I: "Because I offer made-to-measure plans, only for that particular customer.
"But let's imagine my customer would find a good plan for his needs in a magazine, then he would still benefit from my work. This is where the coaching part comes into play. As a coach, I help my customer find his way through all that change that's necessary to lose weight."
Dad: "Aha. And that's what you do all day?"
I: "Jup. Hey! What's the meaning of that look of yours?"
Dad: "I don't mean to offend you, but... Well, it sounds so simple what you do..."
I: "Simple? Losing weight is simple? You know it's not."
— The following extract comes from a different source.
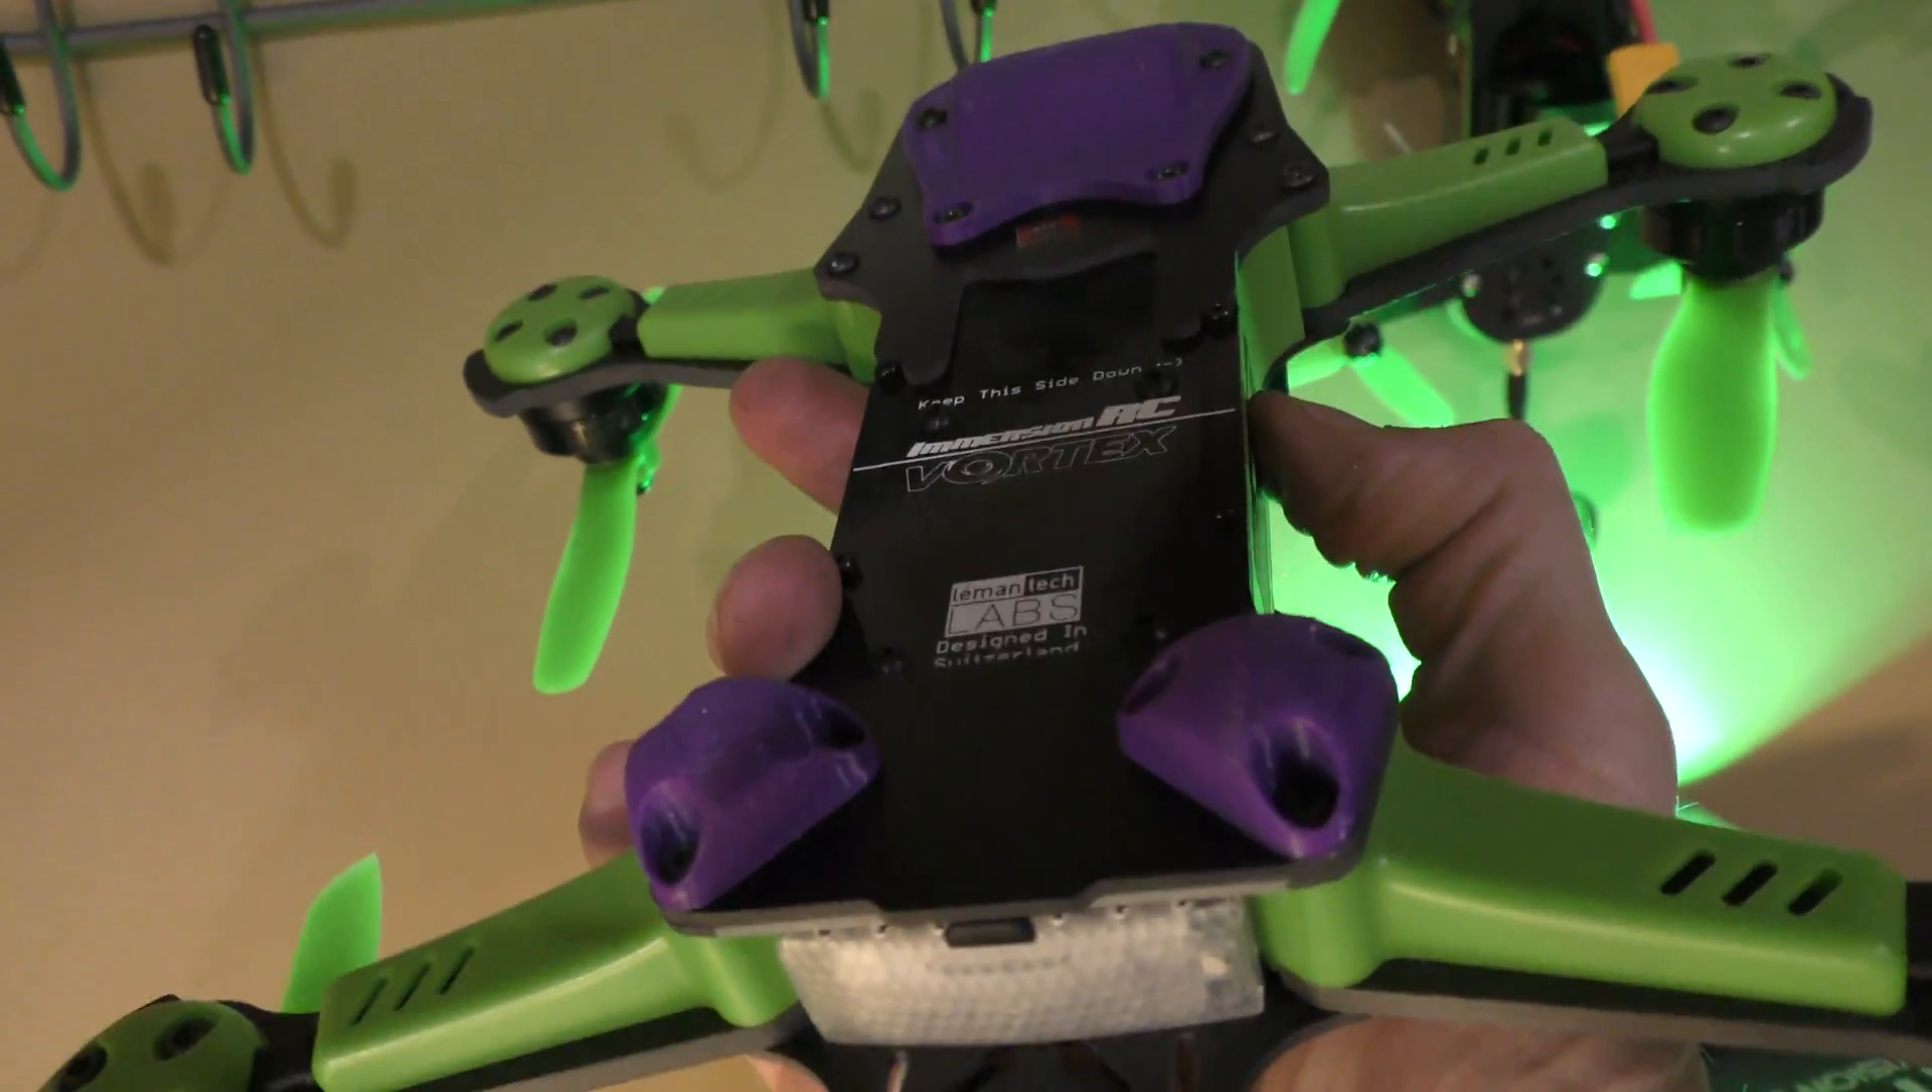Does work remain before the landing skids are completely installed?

We both look at his belly.
I: "Often customers want to lose weight, but at the same time they don't want to change their diet or start doing sports. If they are willing to change the diet, I have to explain again and again why they should eat less sugar and what's that got to do with their dicky heart.
"Sometimes the customer 'reframes' my advice. My advice could be drinking water instead of coke. After a while, the customer might not like drinking water anymore. It's just not tasty anymore. He might change to diet coke, which could complicate his health more than staying with the original coke. Then I'm there helping him to understand what he's doing and what consequences that means for him and his goals.
"Sometimes the customer can't get up and find the energy to go for a run, even he knows exactly that and why he should. Then I motivate him, show him the negative consequences if he does not run and the already visible positive consequences of what he achieved with all his running before.
"Sometimes the customers is so eager to lose weight, that he runs too much, e.g. every day instead of only thrice a week. Then I'm there for him, appease him and let him know about sustainable pace, that he's not ready yet to run that often.
"And there are thousands of other challenges I face at the customers every day when I coach."
Dad: "Wow, that's impressive! Didn't know you're doing all this at your work."
I think he was really impressed. And for the first time I think I could explain what I do for my living - training, consulting, and coaching - in a non-nerdy way.
If you are a not a nerd, do you understand, what I tried to explain?